Format the records below as a Markdown table with two columns, "Row" and "Line", giving each nonblank line its own numbered row. Skip the blank lines and leave the pictures out.

++++ Available data ++++

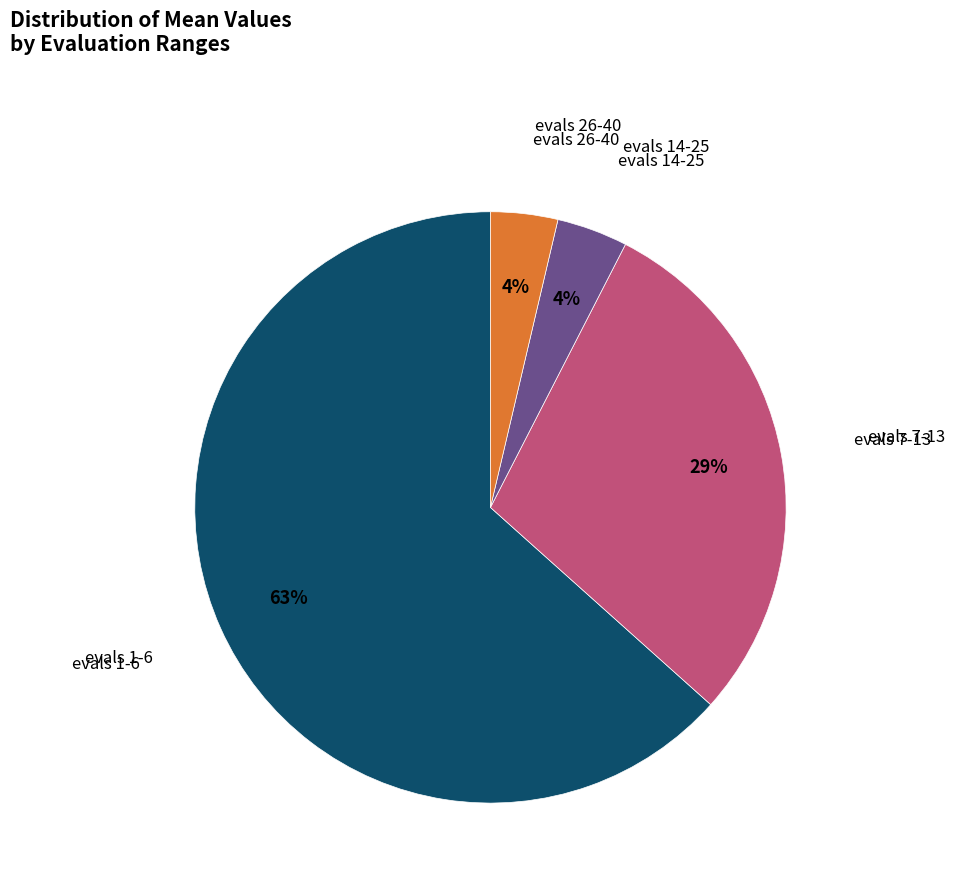

Which slice is the largest?

evals 1-6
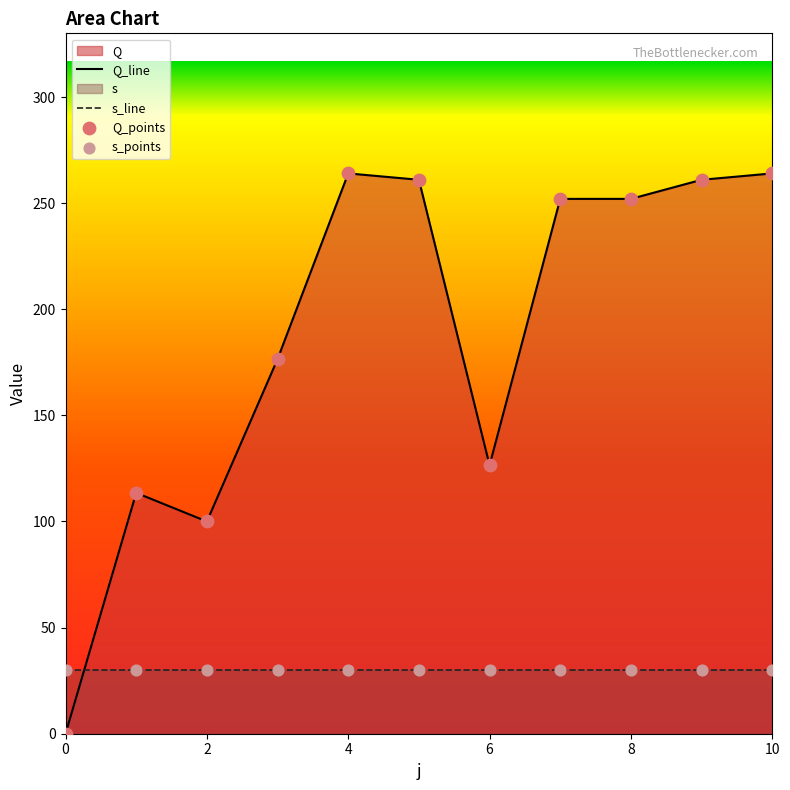

What is the change in value from 8 to 10?

+12.0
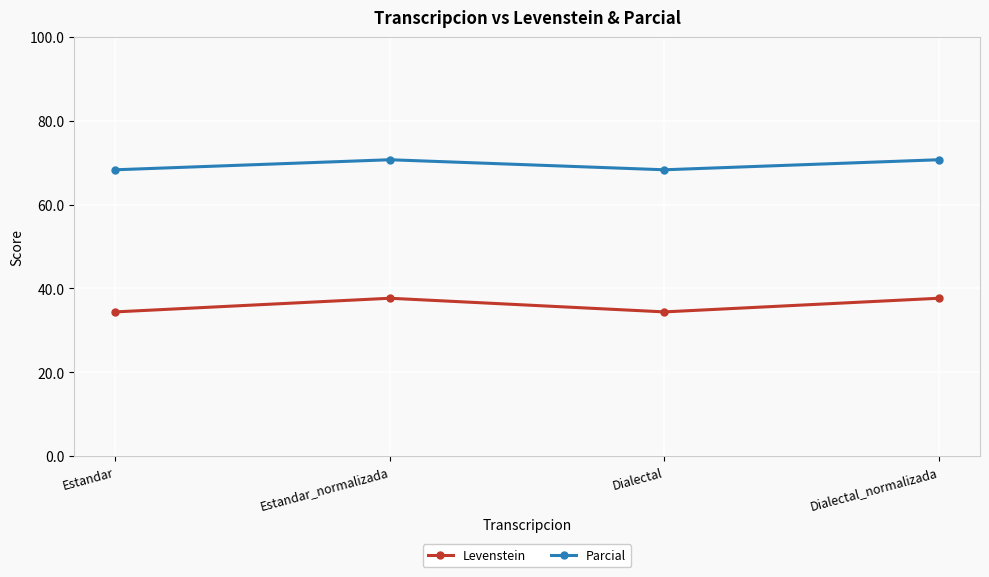

What is the label of the 4th point from the left?

Dialectal_normalizada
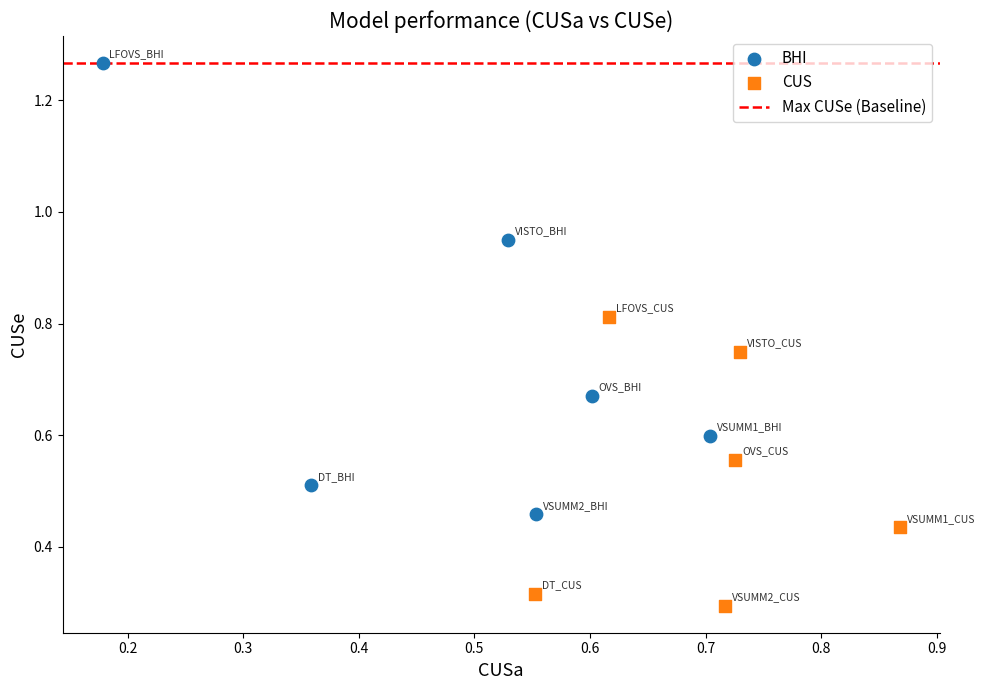

Which series has the largest Y range (max minus min)?

BHI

++++

Exercise solution:
| Row | Line |
|---|---|
| 1 | Which slice is the largest? |
| 2 | evals 1-6 |
| 3 | What is the change in value from 8 to 10? |
| 4 | +12.0 |
| 5 | What is the label of the 4th point from the left? |
| 6 | Dialectal_normalizada |
| 7 | Which series has the largest Y range (max minus min)? |
| 8 | BHI |